What the task asks.
Repeat the records below verbatim.

Material for this exercise.
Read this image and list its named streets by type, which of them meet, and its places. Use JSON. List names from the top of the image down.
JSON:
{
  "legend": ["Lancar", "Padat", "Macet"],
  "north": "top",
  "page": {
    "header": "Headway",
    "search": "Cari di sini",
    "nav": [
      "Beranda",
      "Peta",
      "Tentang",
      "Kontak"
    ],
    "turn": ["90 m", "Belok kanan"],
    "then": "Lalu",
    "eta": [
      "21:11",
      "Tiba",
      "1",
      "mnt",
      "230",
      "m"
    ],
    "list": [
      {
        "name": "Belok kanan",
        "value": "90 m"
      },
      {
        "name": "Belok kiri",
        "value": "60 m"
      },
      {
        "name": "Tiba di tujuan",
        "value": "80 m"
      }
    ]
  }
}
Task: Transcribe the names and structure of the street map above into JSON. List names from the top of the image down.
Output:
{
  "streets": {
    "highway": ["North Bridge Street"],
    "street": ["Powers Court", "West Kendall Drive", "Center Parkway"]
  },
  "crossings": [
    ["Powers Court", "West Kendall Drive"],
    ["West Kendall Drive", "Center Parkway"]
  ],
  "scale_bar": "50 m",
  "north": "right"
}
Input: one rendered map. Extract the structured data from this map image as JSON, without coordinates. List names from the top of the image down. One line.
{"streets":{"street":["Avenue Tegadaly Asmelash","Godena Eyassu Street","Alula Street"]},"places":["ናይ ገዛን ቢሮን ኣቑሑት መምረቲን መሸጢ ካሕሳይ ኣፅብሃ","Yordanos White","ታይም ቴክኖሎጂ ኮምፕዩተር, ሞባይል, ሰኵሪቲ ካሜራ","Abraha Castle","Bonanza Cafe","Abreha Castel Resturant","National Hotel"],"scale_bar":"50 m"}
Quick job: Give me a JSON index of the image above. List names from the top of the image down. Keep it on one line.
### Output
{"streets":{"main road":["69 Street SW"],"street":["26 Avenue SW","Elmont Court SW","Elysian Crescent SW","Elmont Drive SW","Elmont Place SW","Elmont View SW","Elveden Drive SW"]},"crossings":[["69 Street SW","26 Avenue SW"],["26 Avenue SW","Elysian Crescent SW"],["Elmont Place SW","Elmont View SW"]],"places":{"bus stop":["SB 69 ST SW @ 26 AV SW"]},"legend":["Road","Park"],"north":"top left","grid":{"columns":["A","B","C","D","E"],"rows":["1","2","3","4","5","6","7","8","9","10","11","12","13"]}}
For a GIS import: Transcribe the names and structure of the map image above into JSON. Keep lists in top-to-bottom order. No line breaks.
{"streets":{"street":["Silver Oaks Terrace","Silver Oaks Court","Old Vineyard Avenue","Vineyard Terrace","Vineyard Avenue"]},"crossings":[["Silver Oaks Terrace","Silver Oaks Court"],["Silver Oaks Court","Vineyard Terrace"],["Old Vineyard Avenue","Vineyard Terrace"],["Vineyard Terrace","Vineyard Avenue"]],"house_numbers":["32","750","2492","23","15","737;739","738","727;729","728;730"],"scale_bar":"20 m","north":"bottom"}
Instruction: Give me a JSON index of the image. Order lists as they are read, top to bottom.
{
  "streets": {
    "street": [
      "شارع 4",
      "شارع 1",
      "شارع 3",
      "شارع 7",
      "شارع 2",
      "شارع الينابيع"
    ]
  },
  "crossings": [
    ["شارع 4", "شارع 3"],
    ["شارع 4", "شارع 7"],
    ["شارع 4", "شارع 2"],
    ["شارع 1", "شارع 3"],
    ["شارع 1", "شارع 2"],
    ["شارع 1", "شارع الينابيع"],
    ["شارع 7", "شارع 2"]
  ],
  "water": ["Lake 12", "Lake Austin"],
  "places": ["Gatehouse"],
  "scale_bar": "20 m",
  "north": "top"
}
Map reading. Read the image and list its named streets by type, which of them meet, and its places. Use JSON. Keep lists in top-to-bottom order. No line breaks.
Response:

Result of the task.
Read this image and list its named streets by type, which of them meet, and its places. Use JSON. List names from the top of the image down.
JSON:
{
  "legend": ["Lancar", "Padat", "Macet"],
  "north": "top",
  "page": {
    "header": "Headway",
    "search": "Cari di sini",
    "nav": [
      "Beranda",
      "Peta",
      "Tentang",
      "Kontak"
    ],
    "turn": ["90 m", "Belok kanan"],
    "then": "Lalu",
    "eta": [
      "21:11",
      "Tiba",
      "1",
      "mnt",
      "230",
      "m"
    ],
    "list": [
      {
        "name": "Belok kanan",
        "value": "90 m"
      },
      {
        "name": "Belok kiri",
        "value": "60 m"
      },
      {
        "name": "Tiba di tujuan",
        "value": "80 m"
      }
    ]
  }
}
Task: Transcribe the names and structure of the street map above into JSON. List names from the top of the image down.
Output:
{
  "streets": {
    "highway": ["North Bridge Street"],
    "street": ["Powers Court", "West Kendall Drive", "Center Parkway"]
  },
  "crossings": [
    ["Powers Court", "West Kendall Drive"],
    ["West Kendall Drive", "Center Parkway"]
  ],
  "scale_bar": "50 m",
  "north": "right"
}
Input: one rendered map. Extract the structured data from this map image as JSON, without coordinates. List names from the top of the image down. One line.
{"streets":{"street":["Avenue Tegadaly Asmelash","Godena Eyassu Street","Alula Street"]},"places":["ናይ ገዛን ቢሮን ኣቑሑት መምረቲን መሸጢ ካሕሳይ ኣፅብሃ","Yordanos White","ታይም ቴክኖሎጂ ኮምፕዩተር, ሞባይል, ሰኵሪቲ ካሜራ","Abraha Castle","Bonanza Cafe","Abreha Castel Resturant","National Hotel"],"scale_bar":"50 m"}
Quick job: Give me a JSON index of the image above. List names from the top of the image down. Keep it on one line.
### Output
{"streets":{"main road":["69 Street SW"],"street":["26 Avenue SW","Elmont Court SW","Elysian Crescent SW","Elmont Drive SW","Elmont Place SW","Elmont View SW","Elveden Drive SW"]},"crossings":[["69 Street SW","26 Avenue SW"],["26 Avenue SW","Elysian Crescent SW"],["Elmont Place SW","Elmont View SW"]],"places":{"bus stop":["SB 69 ST SW @ 26 AV SW"]},"legend":["Road","Park"],"north":"top left","grid":{"columns":["A","B","C","D","E"],"rows":["1","2","3","4","5","6","7","8","9","10","11","12","13"]}}
For a GIS import: Transcribe the names and structure of the map image above into JSON. Keep lists in top-to-bottom order. No line breaks.
{"streets":{"street":["Silver Oaks Terrace","Silver Oaks Court","Old Vineyard Avenue","Vineyard Terrace","Vineyard Avenue"]},"crossings":[["Silver Oaks Terrace","Silver Oaks Court"],["Silver Oaks Court","Vineyard Terrace"],["Old Vineyard Avenue","Vineyard Terrace"],["Vineyard Terrace","Vineyard Avenue"]],"house_numbers":["32","750","2492","23","15","737;739","738","727;729","728;730"],"scale_bar":"20 m","north":"bottom"}
Instruction: Give me a JSON index of the image. Order lists as they are read, top to bottom.
{
  "streets": {
    "street": [
      "شارع 4",
      "شارع 1",
      "شارع 3",
      "شارع 7",
      "شارع 2",
      "شارع الينابيع"
    ]
  },
  "crossings": [
    ["شارع 4", "شارع 3"],
    ["شارع 4", "شارع 7"],
    ["شارع 4", "شارع 2"],
    ["شارع 1", "شارع 3"],
    ["شارع 1", "شارع 2"],
    ["شارع 1", "شارع الينابيع"],
    ["شارع 7", "شارع 2"]
  ],
  "water": ["Lake 12", "Lake Austin"],
  "places": ["Gatehouse"],
  "scale_bar": "20 m",
  "north": "top"
}
Map reading. Read the image and list its named streets by type, which of them meet, and its places. Use JSON. Keep lists in top-to-bottom order. No line breaks.
Response:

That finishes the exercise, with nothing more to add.